= Exercise input =
--------
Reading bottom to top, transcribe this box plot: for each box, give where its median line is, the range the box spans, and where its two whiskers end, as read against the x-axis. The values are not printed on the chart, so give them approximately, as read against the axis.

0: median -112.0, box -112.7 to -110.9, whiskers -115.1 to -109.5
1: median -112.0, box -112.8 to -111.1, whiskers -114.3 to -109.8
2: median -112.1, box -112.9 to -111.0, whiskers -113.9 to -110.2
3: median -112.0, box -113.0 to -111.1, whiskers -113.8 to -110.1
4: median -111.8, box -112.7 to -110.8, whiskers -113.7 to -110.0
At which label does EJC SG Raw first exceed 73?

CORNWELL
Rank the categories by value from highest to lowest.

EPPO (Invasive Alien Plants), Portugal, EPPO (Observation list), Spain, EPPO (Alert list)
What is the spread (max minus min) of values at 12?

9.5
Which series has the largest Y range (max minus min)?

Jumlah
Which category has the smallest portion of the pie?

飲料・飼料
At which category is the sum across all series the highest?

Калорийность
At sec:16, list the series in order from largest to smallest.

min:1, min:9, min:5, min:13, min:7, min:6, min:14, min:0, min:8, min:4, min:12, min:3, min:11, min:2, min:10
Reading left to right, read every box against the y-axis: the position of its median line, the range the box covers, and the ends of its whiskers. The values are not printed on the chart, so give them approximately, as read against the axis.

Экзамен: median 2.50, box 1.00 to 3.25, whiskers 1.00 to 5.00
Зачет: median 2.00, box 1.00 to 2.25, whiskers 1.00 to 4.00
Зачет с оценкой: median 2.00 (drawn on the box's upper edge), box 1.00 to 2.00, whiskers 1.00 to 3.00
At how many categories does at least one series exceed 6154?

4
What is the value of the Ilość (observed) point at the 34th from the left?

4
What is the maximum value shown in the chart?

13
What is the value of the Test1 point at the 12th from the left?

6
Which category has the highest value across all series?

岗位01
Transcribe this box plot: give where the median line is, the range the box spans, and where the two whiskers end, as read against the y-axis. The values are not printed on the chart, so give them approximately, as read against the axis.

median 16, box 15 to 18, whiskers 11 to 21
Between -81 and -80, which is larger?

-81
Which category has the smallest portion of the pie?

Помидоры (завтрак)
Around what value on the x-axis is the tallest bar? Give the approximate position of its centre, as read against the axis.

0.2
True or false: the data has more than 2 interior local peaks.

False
--------
= Your assignment =
Please reproduce every one of the rows above word for word, leaving none out.

= Answer to this task =
Reading bottom to top, transcribe this box plot: for each box, give where its median line is, the range the box spans, and where its two whiskers end, as read against the x-axis. The values are not printed on the chart, so give them approximately, as read against the axis.

0: median -112.0, box -112.7 to -110.9, whiskers -115.1 to -109.5
1: median -112.0, box -112.8 to -111.1, whiskers -114.3 to -109.8
2: median -112.1, box -112.9 to -111.0, whiskers -113.9 to -110.2
3: median -112.0, box -113.0 to -111.1, whiskers -113.8 to -110.1
4: median -111.8, box -112.7 to -110.8, whiskers -113.7 to -110.0
At which label does EJC SG Raw first exceed 73?

CORNWELL
Rank the categories by value from highest to lowest.

EPPO (Invasive Alien Plants), Portugal, EPPO (Observation list), Spain, EPPO (Alert list)
What is the spread (max minus min) of values at 12?

9.5
Which series has the largest Y range (max minus min)?

Jumlah
Which category has the smallest portion of the pie?

飲料・飼料
At which category is the sum across all series the highest?

Калорийность
At sec:16, list the series in order from largest to smallest.

min:1, min:9, min:5, min:13, min:7, min:6, min:14, min:0, min:8, min:4, min:12, min:3, min:11, min:2, min:10
Reading left to right, read every box against the y-axis: the position of its median line, the range the box covers, and the ends of its whiskers. The values are not printed on the chart, so give them approximately, as read against the axis.

Экзамен: median 2.50, box 1.00 to 3.25, whiskers 1.00 to 5.00
Зачет: median 2.00, box 1.00 to 2.25, whiskers 1.00 to 4.00
Зачет с оценкой: median 2.00 (drawn on the box's upper edge), box 1.00 to 2.00, whiskers 1.00 to 3.00
At how many categories does at least one series exceed 6154?

4
What is the value of the Ilość (observed) point at the 34th from the left?

4
What is the maximum value shown in the chart?

13
What is the value of the Test1 point at the 12th from the left?

6
Which category has the highest value across all series?

岗位01
Transcribe this box plot: give where the median line is, the range the box spans, and where the two whiskers end, as read against the y-axis. The values are not printed on the chart, so give them approximately, as read against the axis.

median 16, box 15 to 18, whiskers 11 to 21
Between -81 and -80, which is larger?

-81
Which category has the smallest portion of the pie?

Помидоры (завтрак)
Around what value on the x-axis is the tallest bar? Give the approximate position of its centre, as read against the axis.

0.2
True or false: the data has more than 2 interior local peaks.

False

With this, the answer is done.